Arthur J. Nevins, 83, of Decatur, Ga., passed away Oct. 23, 2020. Arthur was born in New York City to Nathan and Anne Nevins and grew up in the Bronx. An athletic, towering 6-foot-5, he was a standout basketball player at the Bronx High School of Science. Arthur graduated from the Massachusetts Institute of Technology in 1959, with a degree in mathematics. Arthur went on to obtain a Ph.D. from the University of Rochester in economics followed by a postdoctoral fellowship at the then Carnegie Institute of Technology. Following this, he worked at the Office of Naval Research in Washington, D.C., and then at the Artificial Intelligence Laboratory of MIT. During this time, he made significant contributions to the early development of the field of artificial intelligence, including pattern recognition and machine learning solutions in geometric theorems using human logic.
While in his senior year at MIT, he met his wife Diane. A good friend of Arthur’s had met Diane at a mutual friend’s apartment following a Hillel event. After she stood up, Arthur’s friend realized that she was too tall for him and so he suggested that Diane be introduced to Arthur. Arthur knew very quickly that this was the woman he wanted to marry, he proposed to her in November and they were married June 19, 1960. Arthur moved with his wife and two young children to Atlanta in 1974 and was a professor at Georgia State University in the department of computer information systems until his retirement. He was a kind, devoted father, who taught his daughters to think critically, stand up for what they believed in, and appreciate the humor in life. He was very proud of his grandson Tani, who shares many of his interests.
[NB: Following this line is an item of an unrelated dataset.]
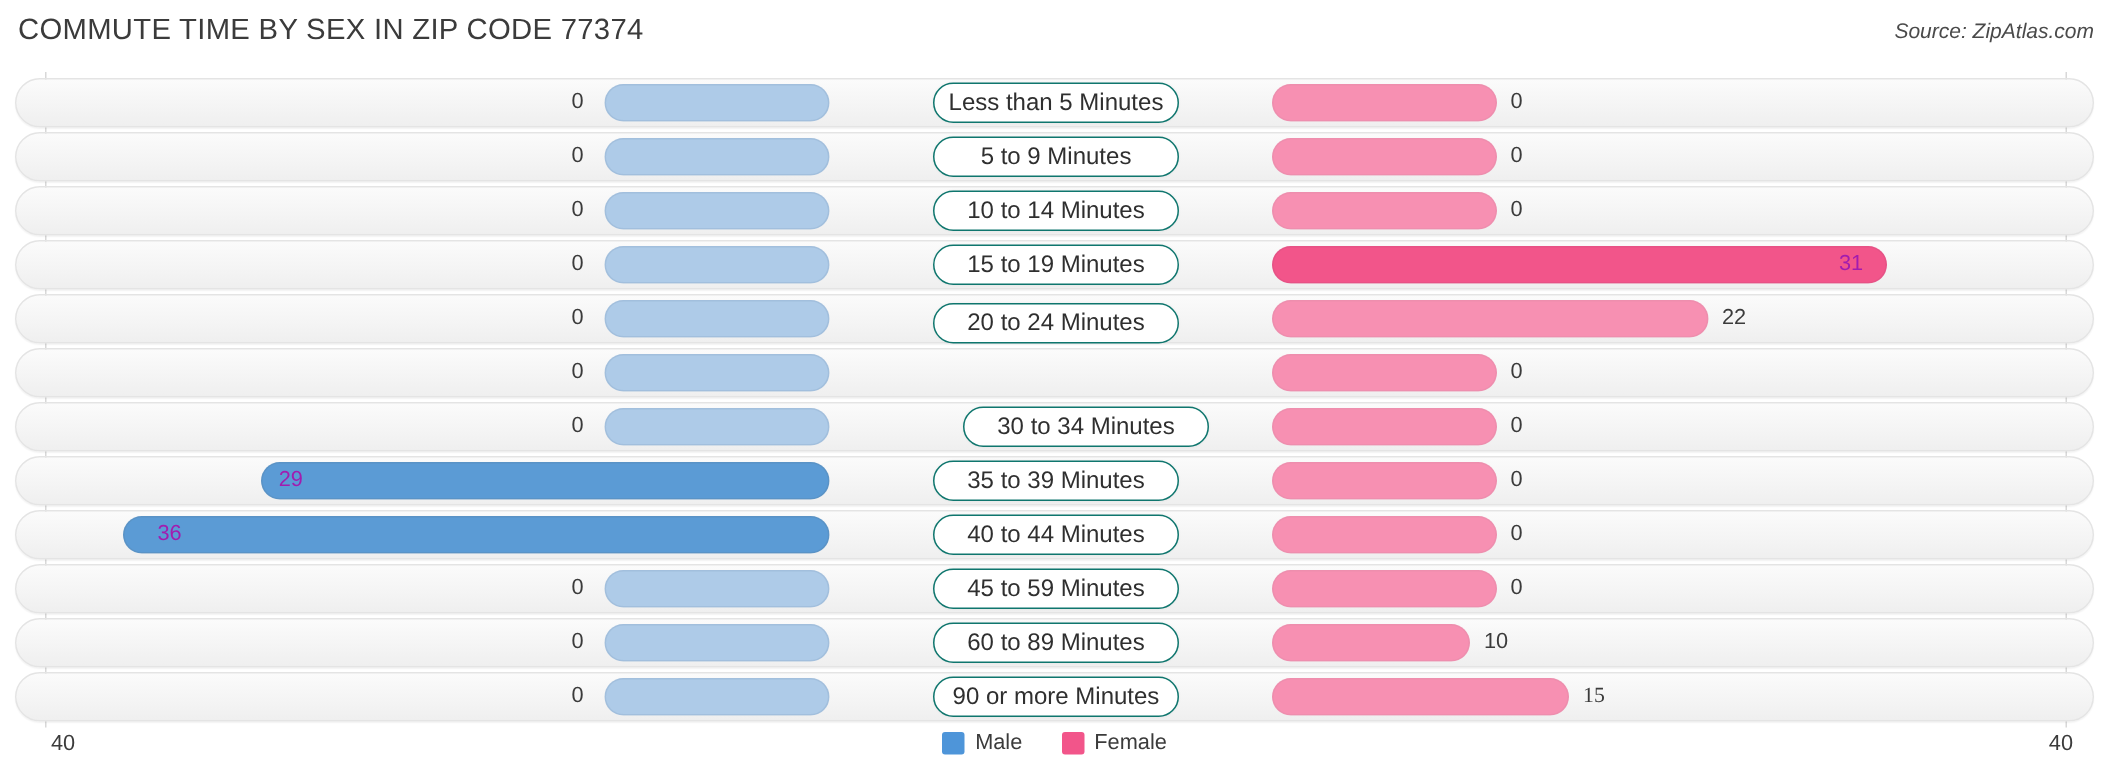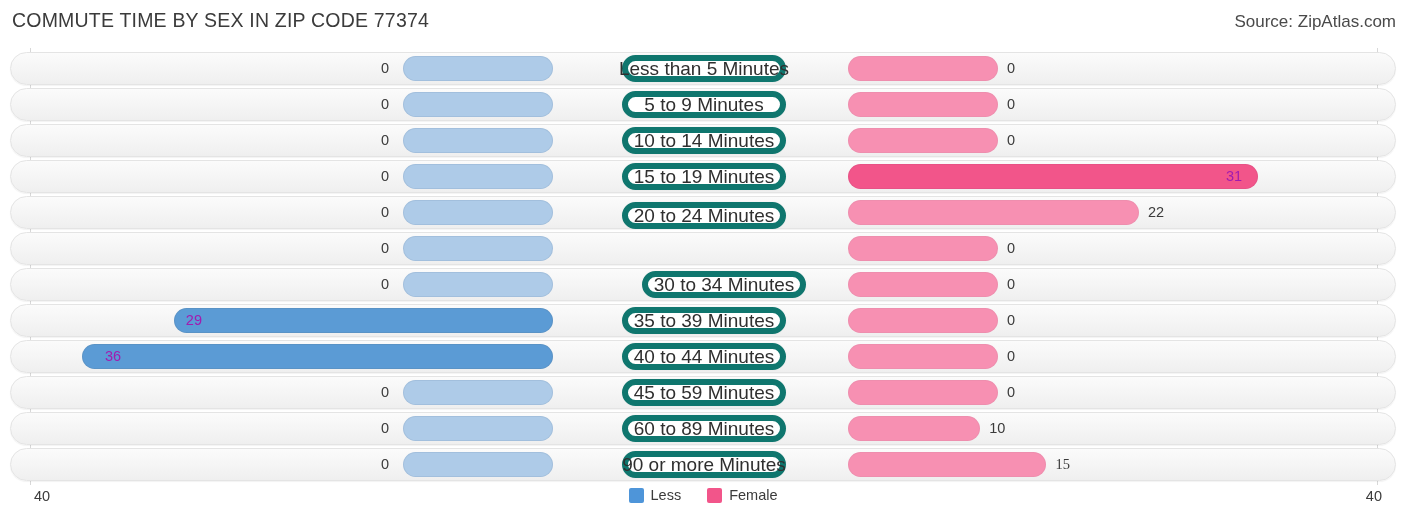"Source: ZipAtlas.com" .chart-source { font-size: 17px -> 14px; font-style: none -> italic }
Although professionally Arthur worked in areas related to mathematics, Arthur had a wide variety of interests, which included sports, cameras, travel, and biblical archaeology and history. Arthur and his wife Diane always did things together and loved to travel. In the summer of 1964, after Arthur had submitted his dissertation, they spent five weeks traveling in Europe. This passion for travel continued, and every year that they were able they would spend several weeks abroad, visiting places that included most of the countries in Europe, as well as Israel, Egypt, Russia and China. One of Arthur’s retirement activities was to research biblical history, and he had a manuscript accepted to the Journal for the Study of the Old Testament in 2006. He also enjoyed discussing politics and the Atlanta Falcons with his friends.
Arthur and his wife Diane loved attending lectures, getting together with friends for dinner at each other’s homes, and were part of a weekly Friday night Shabbat group that Arthur looked forward to each week.
Arthur was a gentle person. His fair-minded respectfulness for other’s views, and his intellectual rigor, integrity and sense of humor endeared him to all. He could stand alone and was the embodiment of one who could put forth and maintain his own reasoned convictions without agreement from the “compact majority.”
He is survived by his beloved wife of 60 years Diane; daughters Shari of New York City and Neysa (Malkah Binah) of Philadelphia; grandson Tani; loving brother Donald; cousin Susan; as well as many nieces and nephews from around the United States.
The family would like to express its gratitude and appreciation to the caring staff at The Fountainview Center. In lieu of flowers, memorial donations may be made to Congregation Shearith Israel (Rabbi Kaiman’s discretionary fund) or Crossroads Hospice & Palliative Care. Arrangements by Dressler’s Jewish Funeral Care, 770-451-4999.